= Super City (toy) =

Construction toy produced by Ideal Toys

The Super City toy is a construction set produced by Ideal Toys in 1967. It is similar to Lego, small plastic pieces which are assembled to create complex structures. However Super City is more oriented to buildings and allows more sophisticated constructions. Children could build skyscrapers, research laboratories and pharmaceutical factories.

Super City is made of plastic frames which connect at the edges with grooves and studs into which fit a variety of wall panels. Frames can be connected at right angles by grooved and flanged columns. Frames are primarily square with some rectangles (half squares) and triangles (diagonally halved rectangles). The inserts are mostly wall finishes in either thin textured and coloured opaque plastic or windows in coloured (and sometimes textured) transparent plastic. There are a few card inserts, generally with printed signs. In addition there are a variety of special inserts and frames including shop windows, bow window, house door with pillars, clock, flag pole, garage door and revolving doors. There are also balconies and canopies. Other cardboard parts include helicopter pads and "building extenders". Roofs are generally intended to be flat (some of the plastic inserts are domed or pyramidal roof lights and panels) but card roofs are supplied for more domestic buildings.

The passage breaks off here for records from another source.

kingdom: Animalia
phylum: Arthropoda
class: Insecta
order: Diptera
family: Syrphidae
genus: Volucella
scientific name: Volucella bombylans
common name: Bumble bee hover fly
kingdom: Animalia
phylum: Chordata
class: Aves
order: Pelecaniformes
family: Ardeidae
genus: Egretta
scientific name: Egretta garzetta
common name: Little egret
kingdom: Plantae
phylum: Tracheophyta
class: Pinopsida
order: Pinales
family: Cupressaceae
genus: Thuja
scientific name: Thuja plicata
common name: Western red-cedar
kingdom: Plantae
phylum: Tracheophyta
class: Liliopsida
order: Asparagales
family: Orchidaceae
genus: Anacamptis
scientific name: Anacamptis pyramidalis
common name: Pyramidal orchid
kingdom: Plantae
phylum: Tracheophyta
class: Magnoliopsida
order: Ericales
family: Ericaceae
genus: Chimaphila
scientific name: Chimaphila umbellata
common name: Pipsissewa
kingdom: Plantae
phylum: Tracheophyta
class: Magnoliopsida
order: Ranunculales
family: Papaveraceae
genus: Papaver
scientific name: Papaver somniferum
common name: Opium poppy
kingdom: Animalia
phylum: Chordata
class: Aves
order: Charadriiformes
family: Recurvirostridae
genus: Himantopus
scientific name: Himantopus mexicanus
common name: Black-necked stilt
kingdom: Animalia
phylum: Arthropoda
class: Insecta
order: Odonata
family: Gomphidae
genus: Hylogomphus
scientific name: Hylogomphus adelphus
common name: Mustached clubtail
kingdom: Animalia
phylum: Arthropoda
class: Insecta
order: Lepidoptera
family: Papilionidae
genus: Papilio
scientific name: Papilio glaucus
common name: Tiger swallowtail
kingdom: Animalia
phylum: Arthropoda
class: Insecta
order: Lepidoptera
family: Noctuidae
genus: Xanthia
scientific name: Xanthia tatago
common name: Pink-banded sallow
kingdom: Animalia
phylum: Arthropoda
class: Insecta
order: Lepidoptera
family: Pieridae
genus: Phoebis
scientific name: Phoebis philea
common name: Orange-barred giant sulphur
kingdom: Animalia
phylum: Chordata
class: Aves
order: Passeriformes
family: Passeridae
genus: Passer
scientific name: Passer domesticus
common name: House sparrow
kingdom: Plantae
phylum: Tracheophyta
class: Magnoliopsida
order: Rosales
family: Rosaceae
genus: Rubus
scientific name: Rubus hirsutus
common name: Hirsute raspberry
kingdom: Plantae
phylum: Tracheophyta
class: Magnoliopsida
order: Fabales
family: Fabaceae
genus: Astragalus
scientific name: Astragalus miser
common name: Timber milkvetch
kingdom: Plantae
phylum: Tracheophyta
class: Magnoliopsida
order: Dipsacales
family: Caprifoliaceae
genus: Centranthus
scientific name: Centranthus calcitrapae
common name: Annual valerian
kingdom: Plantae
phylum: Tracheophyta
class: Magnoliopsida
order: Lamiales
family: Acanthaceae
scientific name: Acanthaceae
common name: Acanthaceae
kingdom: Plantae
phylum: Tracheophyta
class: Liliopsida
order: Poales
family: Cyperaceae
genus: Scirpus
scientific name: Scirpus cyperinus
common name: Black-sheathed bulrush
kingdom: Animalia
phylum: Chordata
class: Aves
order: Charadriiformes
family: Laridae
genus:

However Super City proved too complicated for young children, and it was almost impossible for small fingers to work with. It was progressively removed from market from 1968.

Douglas Coupland said about Super City: "anything made from Super City looked like a Craig Ellwood, or a Neutra or a Wallace K. Harrison". He also stated that Super City was "the best building kit ever made, possibly even better than Lego".